• [Source document]:
--------------------
Even after the creation of Pakistan on religious basis, the Congress did not stop pandering to Muslim demands. HRD Minister Arjun Singh's twin gifts for the AMU on its 56th annual convocation at Aligarh on March 2 should be seen in light of this age-old appeasement policy. He has announced financial assistance of eight crore rupees as well as statutory minority status for AMU.
The Congress, thanks to its votebank politics, may not want to inform the public that the AMU's founder, Sir Syed Ahmed Khan, had nothing but contempt for it. He was the first Muslim 'moderate' to articulate the two-nation theory that eventually led to the creation of Pakistan.
As reported in the Pioneer of January 11, 1888, Sir Syed had characterised the Congress as a "Bengali movement", "a stupid organisation", and Congress sessions as a mere scribbling and talking shop. He had described Bengalis as people "who at the sight of a table knife would crawl under their chair" (Badruddin Tyabji, Husain B Tyabji, Thacker and Co, Bombay, 1952, p 197). Another Muslim leader of the time, Sir Aga Khan, wrote about the AMU: "Surely it may also be claimed that the independent, sovereign nation of Pakistan was born in the Muslim University of Aligarh" (The Memoirs of Aga Khan, Cassel & Company, London, 1954, p 36).
The status of the AMU had been decided by the Supreme Court in its judgement delivered on October 20, 1967: "The Aligarh University was neither established nor administered by the Muslim minority and, therefore, there is no question of any amendment to the 1920 Act violating Article 30 (I), for the Article does not at all apply to the University" (S Azeez Basha vs Union of India, SCR, 1968). Subsequently, under Muslim pressure, the Congress Government overturned the Supreme Court judgement.
--------------------
• [What to work on]:
Reproduce the whole text on Aligarh Muslim University word for word. The records have no connection to the text on Aligarh Muslim University.

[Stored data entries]
--------------------
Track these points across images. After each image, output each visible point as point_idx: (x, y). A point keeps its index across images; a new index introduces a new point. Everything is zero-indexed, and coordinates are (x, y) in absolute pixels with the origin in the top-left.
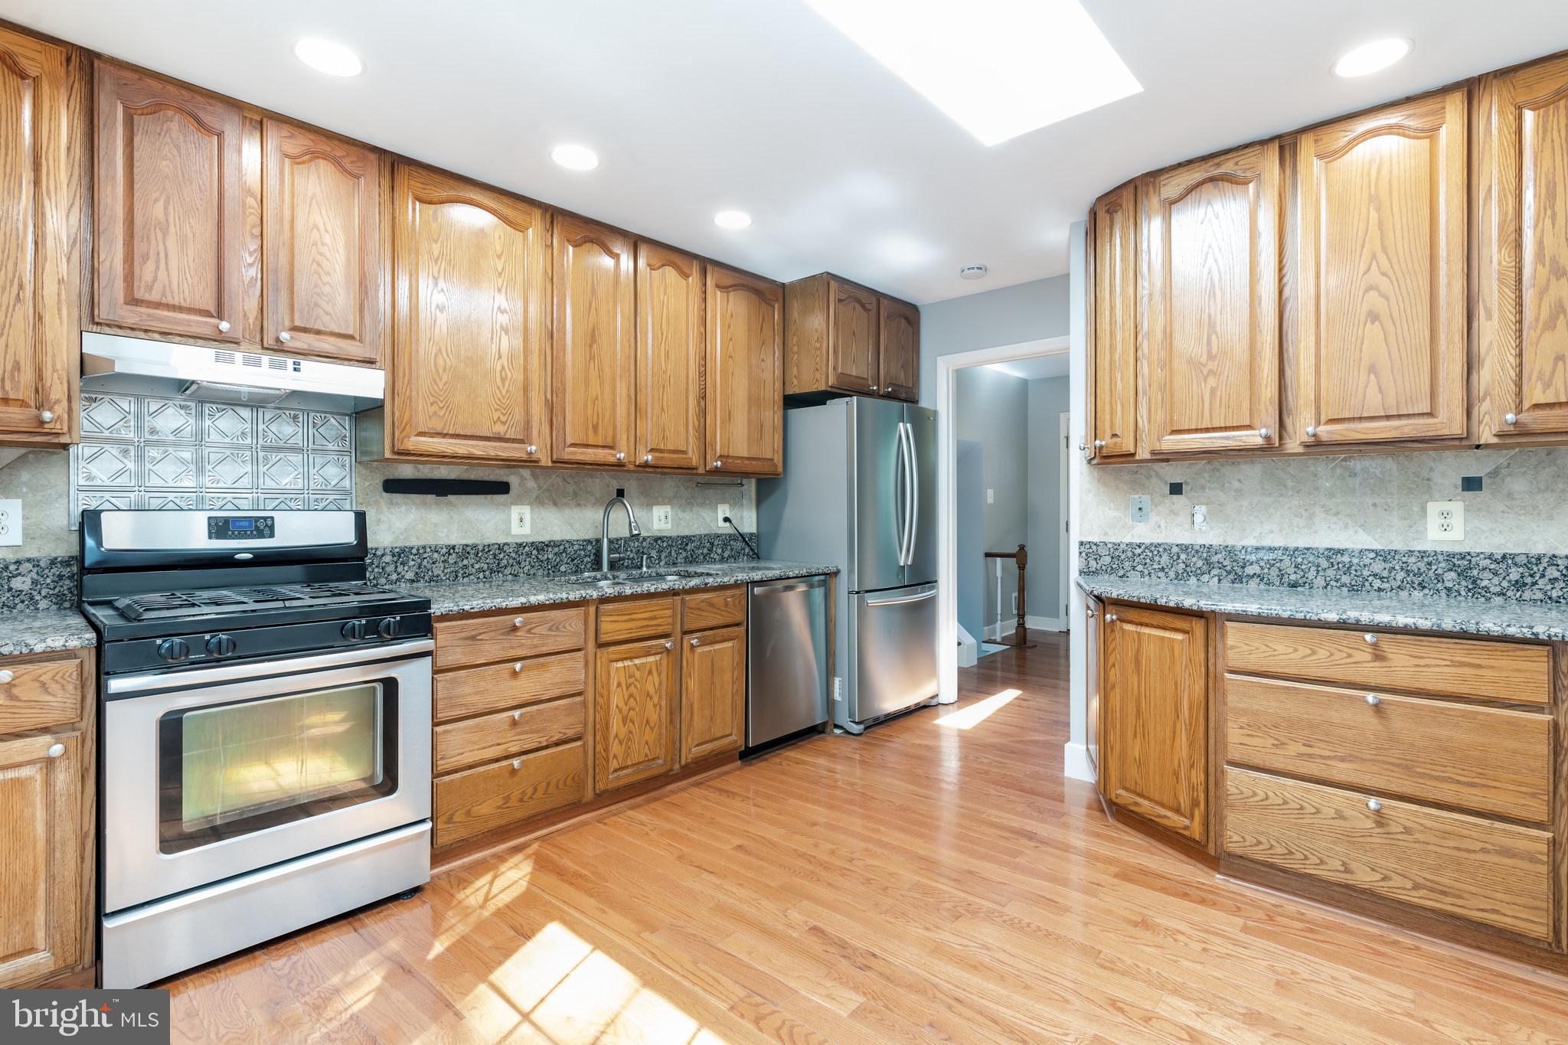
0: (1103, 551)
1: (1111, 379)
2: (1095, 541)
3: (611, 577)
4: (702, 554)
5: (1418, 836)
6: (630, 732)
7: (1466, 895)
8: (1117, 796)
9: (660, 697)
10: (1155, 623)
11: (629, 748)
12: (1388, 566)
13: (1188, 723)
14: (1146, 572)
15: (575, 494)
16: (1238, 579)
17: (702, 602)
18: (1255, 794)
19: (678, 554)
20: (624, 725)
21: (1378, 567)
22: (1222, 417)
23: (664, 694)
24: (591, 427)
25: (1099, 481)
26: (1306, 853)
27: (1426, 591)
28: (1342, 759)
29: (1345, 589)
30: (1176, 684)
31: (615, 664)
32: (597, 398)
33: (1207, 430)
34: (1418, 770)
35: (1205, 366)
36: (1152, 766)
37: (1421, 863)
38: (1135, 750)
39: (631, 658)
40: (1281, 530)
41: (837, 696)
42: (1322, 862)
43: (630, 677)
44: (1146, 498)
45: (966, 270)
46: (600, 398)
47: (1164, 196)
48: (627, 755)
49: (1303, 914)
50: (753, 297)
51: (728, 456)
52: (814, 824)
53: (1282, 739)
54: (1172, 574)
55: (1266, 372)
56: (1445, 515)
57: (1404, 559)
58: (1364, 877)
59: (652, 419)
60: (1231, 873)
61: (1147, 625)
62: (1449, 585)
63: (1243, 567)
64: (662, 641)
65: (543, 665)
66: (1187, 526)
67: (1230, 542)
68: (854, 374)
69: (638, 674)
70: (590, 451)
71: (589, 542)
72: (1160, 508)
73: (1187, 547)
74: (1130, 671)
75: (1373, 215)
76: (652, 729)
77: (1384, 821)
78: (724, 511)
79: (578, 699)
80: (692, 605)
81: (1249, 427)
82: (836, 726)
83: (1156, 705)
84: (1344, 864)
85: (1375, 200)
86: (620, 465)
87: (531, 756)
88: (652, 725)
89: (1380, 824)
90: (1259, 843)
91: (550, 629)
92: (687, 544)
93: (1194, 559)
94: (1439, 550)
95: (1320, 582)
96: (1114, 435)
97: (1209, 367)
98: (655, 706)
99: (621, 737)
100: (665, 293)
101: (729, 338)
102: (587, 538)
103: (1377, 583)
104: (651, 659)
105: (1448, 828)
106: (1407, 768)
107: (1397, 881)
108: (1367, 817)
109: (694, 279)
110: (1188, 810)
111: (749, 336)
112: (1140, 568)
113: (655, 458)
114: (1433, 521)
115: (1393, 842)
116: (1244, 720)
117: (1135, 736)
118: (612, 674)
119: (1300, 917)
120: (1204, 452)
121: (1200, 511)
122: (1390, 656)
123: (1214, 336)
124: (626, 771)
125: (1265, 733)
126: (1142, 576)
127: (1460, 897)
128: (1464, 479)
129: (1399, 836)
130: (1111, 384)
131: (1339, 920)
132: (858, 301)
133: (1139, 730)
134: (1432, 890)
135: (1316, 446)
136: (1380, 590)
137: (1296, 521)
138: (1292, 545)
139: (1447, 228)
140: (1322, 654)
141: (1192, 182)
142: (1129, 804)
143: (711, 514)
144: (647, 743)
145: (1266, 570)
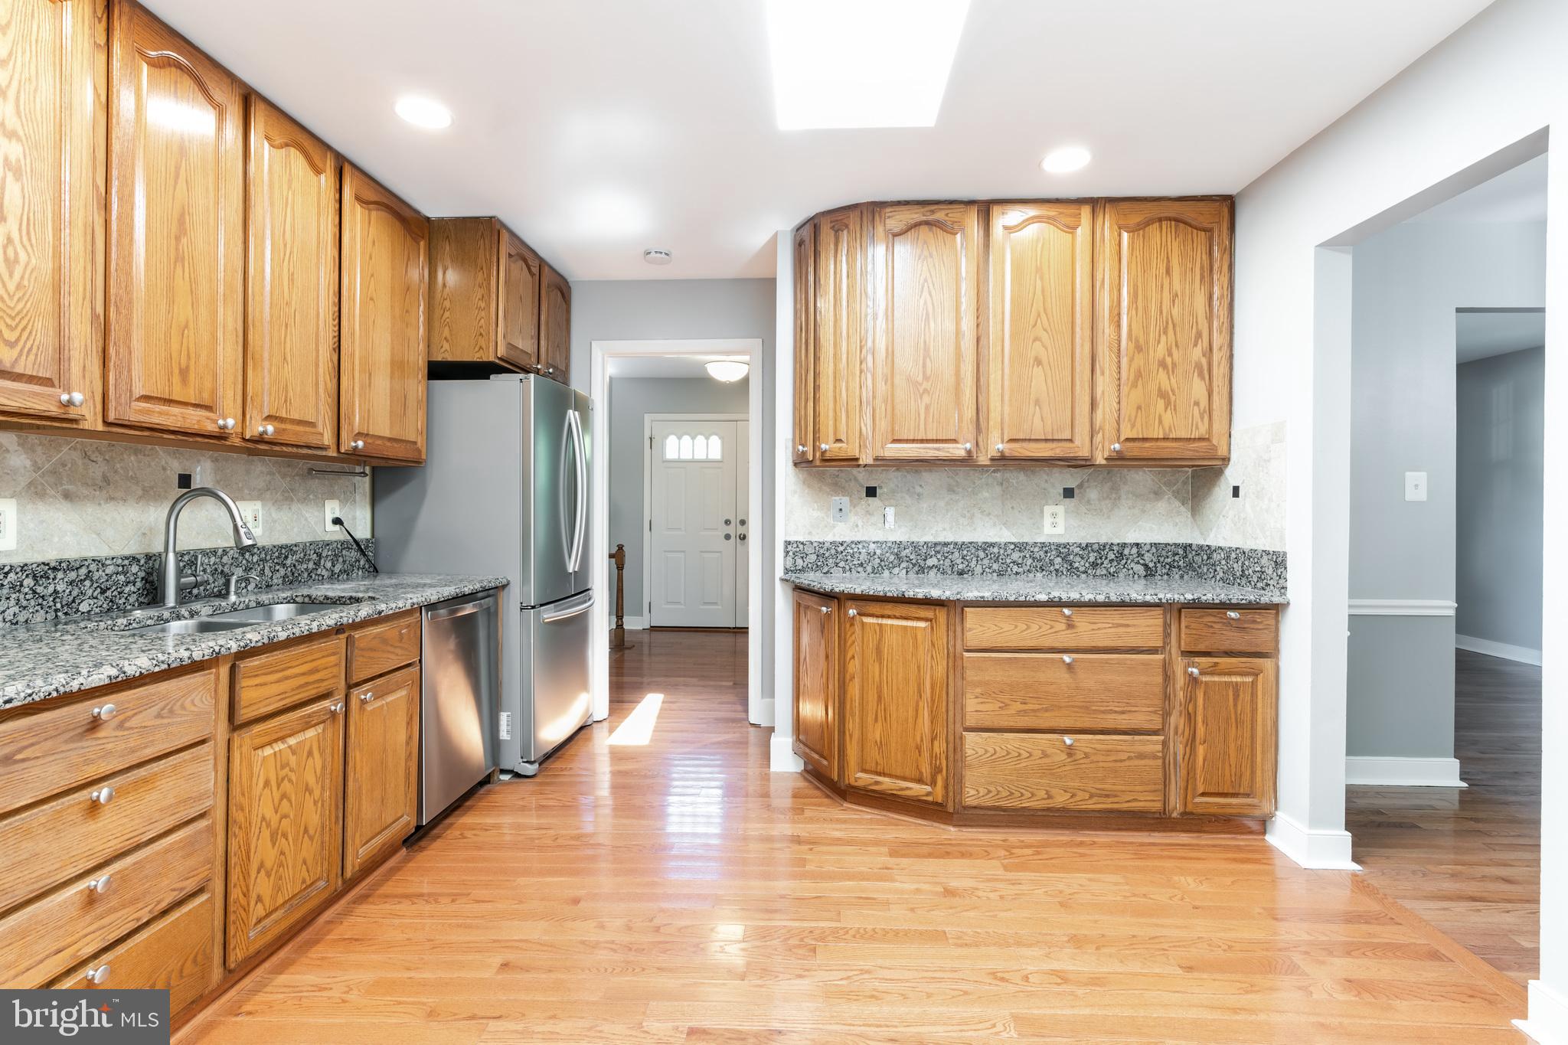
0: (809, 550)
1: (835, 387)
2: (802, 540)
3: (186, 614)
4: (306, 570)
5: (1093, 758)
6: (282, 853)
7: (1119, 794)
8: (856, 779)
9: (323, 788)
10: (897, 615)
11: (280, 878)
12: (1022, 554)
13: (929, 700)
14: (847, 567)
15: (106, 480)
16: (922, 570)
17: (375, 638)
18: (986, 751)
19: (274, 571)
20: (274, 844)
21: (1016, 556)
22: (934, 431)
23: (328, 781)
24: (176, 371)
25: (804, 483)
26: (1022, 791)
27: (1044, 573)
28: (1046, 710)
29: (995, 574)
30: (919, 667)
31: (259, 752)
32: (186, 326)
33: (922, 441)
34: (1094, 708)
35: (921, 384)
36: (893, 745)
37: (1095, 777)
38: (876, 733)
39: (282, 739)
40: (951, 528)
41: (504, 735)
42: (1033, 795)
43: (283, 767)
44: (846, 500)
45: (653, 255)
46: (191, 325)
47: (888, 227)
48: (278, 889)
49: (1023, 841)
50: (398, 224)
51: (367, 435)
52: (576, 901)
53: (1006, 701)
54: (869, 569)
55: (968, 395)
56: (1055, 515)
57: (1032, 549)
58: (1060, 799)
59: (270, 371)
60: (961, 823)
61: (889, 617)
62: (1057, 567)
63: (925, 560)
64: (326, 703)
65: (145, 781)
66: (881, 525)
67: (915, 539)
68: (520, 347)
69: (293, 760)
70: (175, 410)
71: (134, 559)
72: (858, 509)
73: (882, 543)
74: (871, 661)
75: (1039, 282)
76: (311, 838)
77: (1072, 752)
78: (333, 509)
79: (202, 824)
80: (363, 644)
81: (955, 441)
82: (503, 771)
83: (898, 689)
84: (1047, 792)
85: (1039, 270)
86: (221, 436)
87: (121, 950)
88: (311, 832)
89: (1070, 755)
90: (989, 792)
91: (159, 716)
92: (286, 557)
93: (888, 555)
94: (1052, 542)
95: (978, 569)
96: (839, 441)
97: (924, 386)
98: (315, 803)
99: (269, 864)
100: (289, 187)
101: (370, 275)
102: (127, 552)
103: (1015, 569)
104: (311, 733)
105: (1110, 747)
106: (1087, 708)
107: (1081, 795)
108: (1062, 751)
109: (327, 180)
110: (929, 777)
111: (393, 275)
112: (842, 564)
113: (276, 431)
114: (1048, 520)
115: (1077, 767)
116: (978, 690)
117: (876, 720)
118: (256, 770)
119: (1023, 844)
120: (917, 460)
121: (890, 512)
122: (1077, 624)
123: (928, 360)
124: (274, 916)
125: (995, 698)
126: (844, 572)
127: (1116, 796)
128: (1064, 489)
129: (1082, 761)
130: (835, 392)
131: (1045, 838)
132: (525, 261)
133: (881, 715)
134: (1100, 796)
135: (1002, 461)
136: (1017, 573)
137: (961, 520)
138: (960, 540)
139: (1081, 303)
140: (1035, 627)
141: (913, 222)
142: (870, 785)
143: (316, 514)
144: (305, 862)
145: (942, 562)
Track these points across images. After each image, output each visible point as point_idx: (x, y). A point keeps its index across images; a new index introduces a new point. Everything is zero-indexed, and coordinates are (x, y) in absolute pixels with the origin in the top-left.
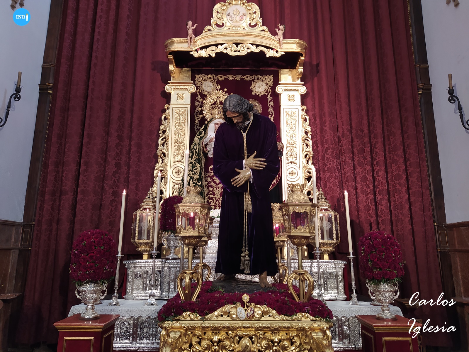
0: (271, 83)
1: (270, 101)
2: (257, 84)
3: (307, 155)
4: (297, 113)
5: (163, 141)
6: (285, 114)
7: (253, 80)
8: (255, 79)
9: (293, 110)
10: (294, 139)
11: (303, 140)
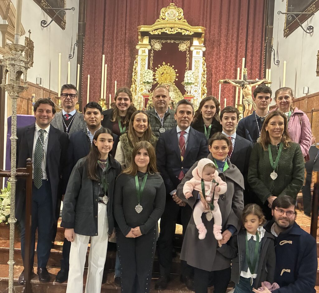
0: (189, 45)
1: (188, 54)
2: (182, 45)
3: (204, 82)
4: (200, 61)
5: (135, 74)
6: (194, 61)
7: (180, 43)
8: (181, 42)
9: (198, 59)
10: (198, 74)
11: (202, 75)
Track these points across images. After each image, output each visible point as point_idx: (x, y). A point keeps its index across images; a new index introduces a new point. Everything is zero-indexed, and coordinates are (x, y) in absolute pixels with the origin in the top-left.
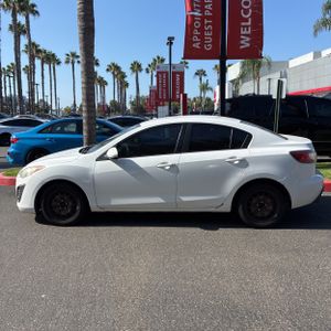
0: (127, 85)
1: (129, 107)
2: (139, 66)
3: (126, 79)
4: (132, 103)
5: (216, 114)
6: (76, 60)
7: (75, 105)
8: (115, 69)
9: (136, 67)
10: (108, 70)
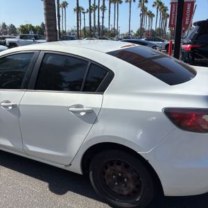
8: (159, 4)
10: (153, 6)
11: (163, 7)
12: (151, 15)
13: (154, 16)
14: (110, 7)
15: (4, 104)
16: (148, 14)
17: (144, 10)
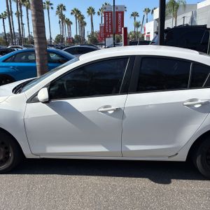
0: (85, 24)
1: (87, 39)
2: (93, 10)
3: (84, 20)
4: (89, 36)
5: (153, 43)
6: (50, 7)
7: (51, 38)
8: (77, 13)
9: (91, 11)
10: (72, 13)
11: (80, 15)
12: (69, 23)
13: (72, 23)
14: (28, 14)
15: (103, 109)
16: (66, 22)
17: (62, 17)
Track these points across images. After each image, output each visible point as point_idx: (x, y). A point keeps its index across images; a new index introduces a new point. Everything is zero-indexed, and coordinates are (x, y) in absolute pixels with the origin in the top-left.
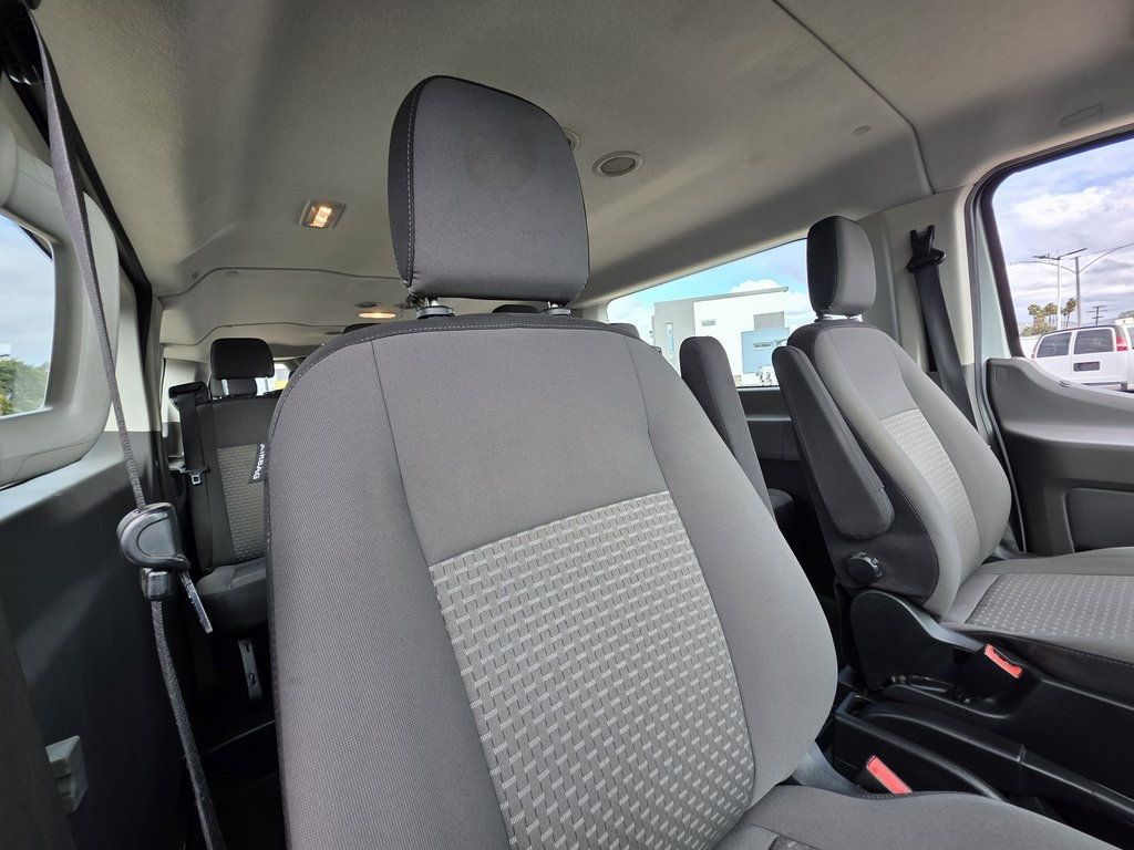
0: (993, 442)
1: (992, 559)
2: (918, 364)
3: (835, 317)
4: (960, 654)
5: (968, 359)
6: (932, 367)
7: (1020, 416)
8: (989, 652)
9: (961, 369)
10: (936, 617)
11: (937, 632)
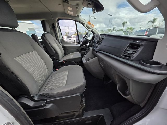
0: (62, 46)
1: (63, 56)
2: (55, 39)
3: (46, 33)
4: (61, 63)
5: (59, 38)
6: (56, 39)
7: (64, 44)
8: (63, 62)
9: (59, 39)
10: (60, 61)
11: (60, 62)
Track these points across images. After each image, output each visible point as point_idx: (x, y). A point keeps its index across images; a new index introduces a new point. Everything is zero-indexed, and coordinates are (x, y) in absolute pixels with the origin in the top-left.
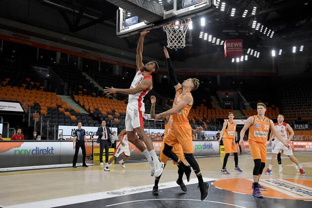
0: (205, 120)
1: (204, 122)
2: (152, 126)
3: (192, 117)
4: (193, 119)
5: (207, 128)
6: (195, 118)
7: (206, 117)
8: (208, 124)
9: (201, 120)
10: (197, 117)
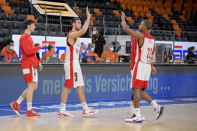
--------------------
• [Answer to the exercise]:
Even after the creation of Pakistan on religious basis, the Congress did not stop pandering to Muslim demands. HRD Minister Arjun Singh's twin gifts for the AMU on its 56th annual convocation at Aligarh on March 2 should be seen in light of this age-old appeasement policy. He has announced financial assistance of eight crore rupees as well as statutory minority status for AMU.
The Congress, thanks to its votebank politics, may not want to inform the public that the AMU's founder, Sir Syed Ahmed Khan, had nothing but contempt for it. He was the first Muslim 'moderate' to articulate the two-nation theory that eventually led to the creation of Pakistan.
As reported in the Pioneer of January 11, 1888, Sir Syed had characterised the Congress as a "Bengali movement", "a stupid organisation", and Congress sessions as a mere scribbling and talking shop. He had described Bengalis as people "who at the sight of a table knife would crawl under their chair" (Badruddin Tyabji, Husain B Tyabji, Thacker and Co, Bombay, 1952, p 197). Another Muslim leader of the time, Sir Aga Khan, wrote about the AMU: "Surely it may also be claimed that the independent, sovereign nation of Pakistan was born in the Muslim University of Aligarh" (The Memoirs of Aga Khan, Cassel & Company, London, 1954, p 36).
The status of the AMU had been decided by the Supreme Court in its judgement delivered on October 20, 1967: "The Aligarh University was neither established nor administered by the Muslim minority and, therefore, there is no question of any amendment to the 1920 Act violating Article 30 (I), for the Article does not at all apply to the University" (S Azeez Basha vs Union of India, SCR, 1968). Subsequently, under Muslim pressure, the Congress Government overturned the Supreme Court judgement.